Sunday, March 28, 2010

The Glorious Culture Walk

Journal Entry March 27, 2010:Coinage = $3.42, 172 pennies, 7 nickels, 11 dimes, 1 quarter; Glass bottles spotted, bent for, carried and canned = 17; Ground scores = 9; Favorite coinage finds = several curb scatters found during “detours”.

Journal Entry 3/28/10: Weight = 171.0lbs (still in quest of those elusive 160s); Coinage = $4.29 171 pennies (one wheat), 4 nickels, 13 dimes, 4 quarters (all the money spots delivered); Glass bottles = 16; Ground scores = 11.

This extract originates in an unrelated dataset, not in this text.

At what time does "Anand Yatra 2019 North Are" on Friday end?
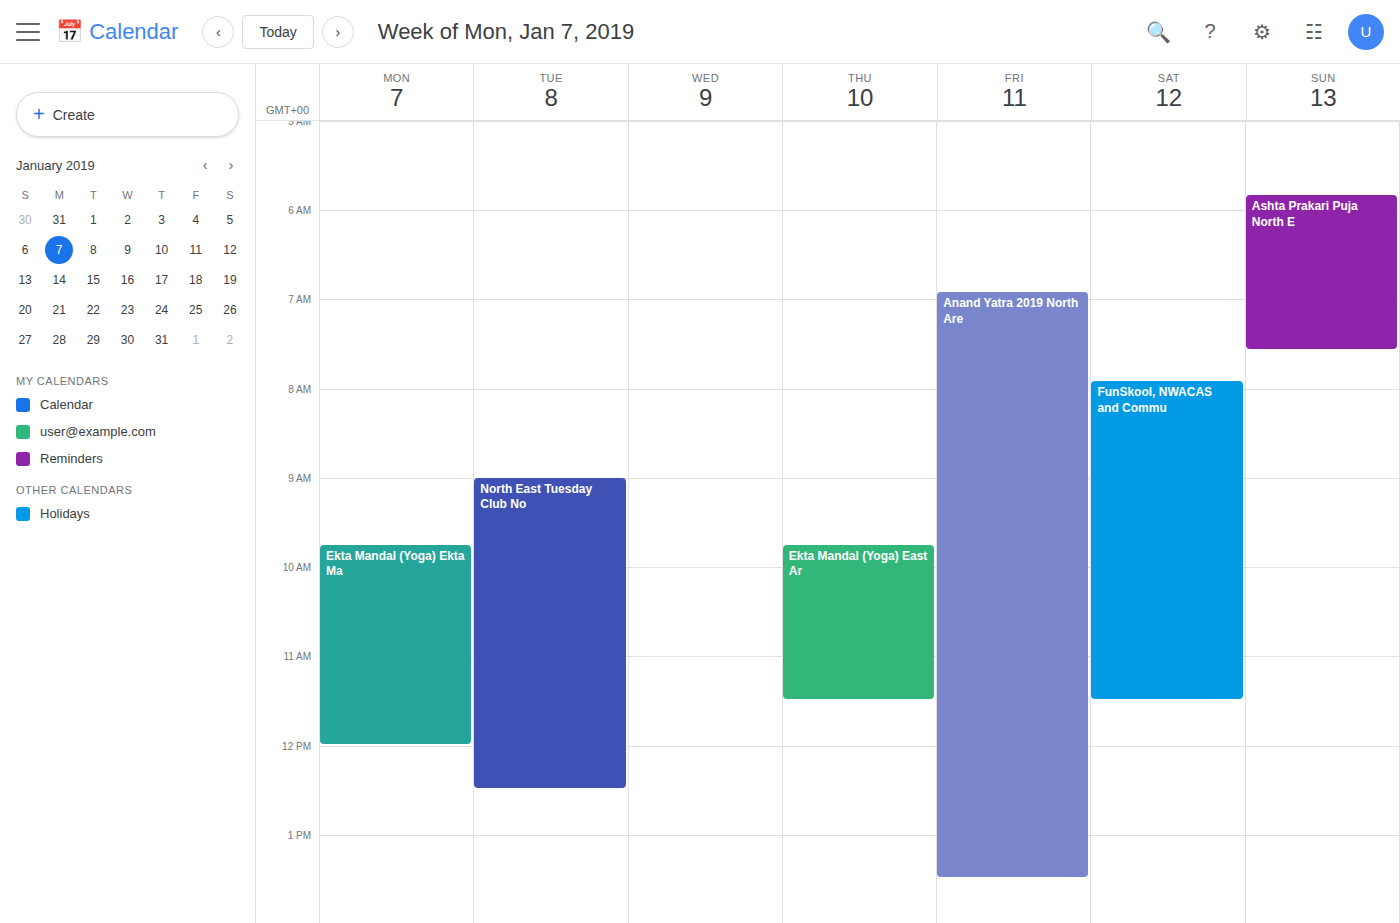
1:30 PM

Feature Entry: The Glorious Culture Walk

The MoneyWalker is usually so focused on spotting coins that he is oblivious to one of the glorious aspects of walking—participating in and observing the culture of our place, in my case the great neighborhoods of Mid-City New Orleans. This past Saturday provided a rare late afternoon walk. Suddenly breaking through was the unmistakable percussion of New Orleans Jazz. The sound was too poignant to be ignored. It was a porch wedding reception in one of the gorgeous homes of New Orleans. The men in their tuxedos, the women dressed to the nines in their wedding spring-inspired gowns, azaleas in full bloom, the beaming groom, the radiant bride all combined to tempt the MoneyWalker to stop and crash the party.

Anthony Trollope’s great Victorian fiction stories defined a different culture walk, the walk of discovery. From the MacDermots of BallyCloran, Chapter One “Ballycloran House as First Seen by the Author), page one, Trollope defined a similar house that had fallen on bad times:
“Now, in such a situation, to take a walk is all the brightest man can do, and the dullest always does the same. There is a find of gratification in seeing what one has never seen before, be it ever so little worth seeing; and the gratification is the greater if the chances be that one will never see it again. Now Drumsna stands on a bend in the Shannon; the street leads down to a bridge, passing over which one finds oneself in the Count Roscommon; and the road runs by the well-wooded demesne of Sir G..; moreover there is a beautiful little hill from the demesne, river, bridge, and village can all be seen; and what farther agreements than these could be wanted to make a pretty walk? …. Presently the fragments of a bridge present themselves…About thirty feet from the gap a tall fir had half fallen, and lay across the road, so that a man should stoop to walk under it. … Well, I walked up the deserted avenue, and very shortly found myself in front of the house. Oh, what a picture of misery, .. of premature decay.”

Trollope crept in, nearly fell into the wine cellar through rotted first floor timbers, and then marveled on the long ago spender that had given away to the harsh elements of nature. Such had been the case of the Mid-City mansion some years earlier before someone with deep pockets and perseverance restored the wedding site to its former splendor.

Then, as well as now, the walker is favored that allows him or herself to be invigorated by the culture that provides backdrops for the daily walk. All of our neighborhoods provide amazing sights, sounds, smells, and vistas, all edited by the people, the best feature of all. We MoneyWalkers must be careful not to lose sight of our own personal savannah—the glorious culture of our neighborhood.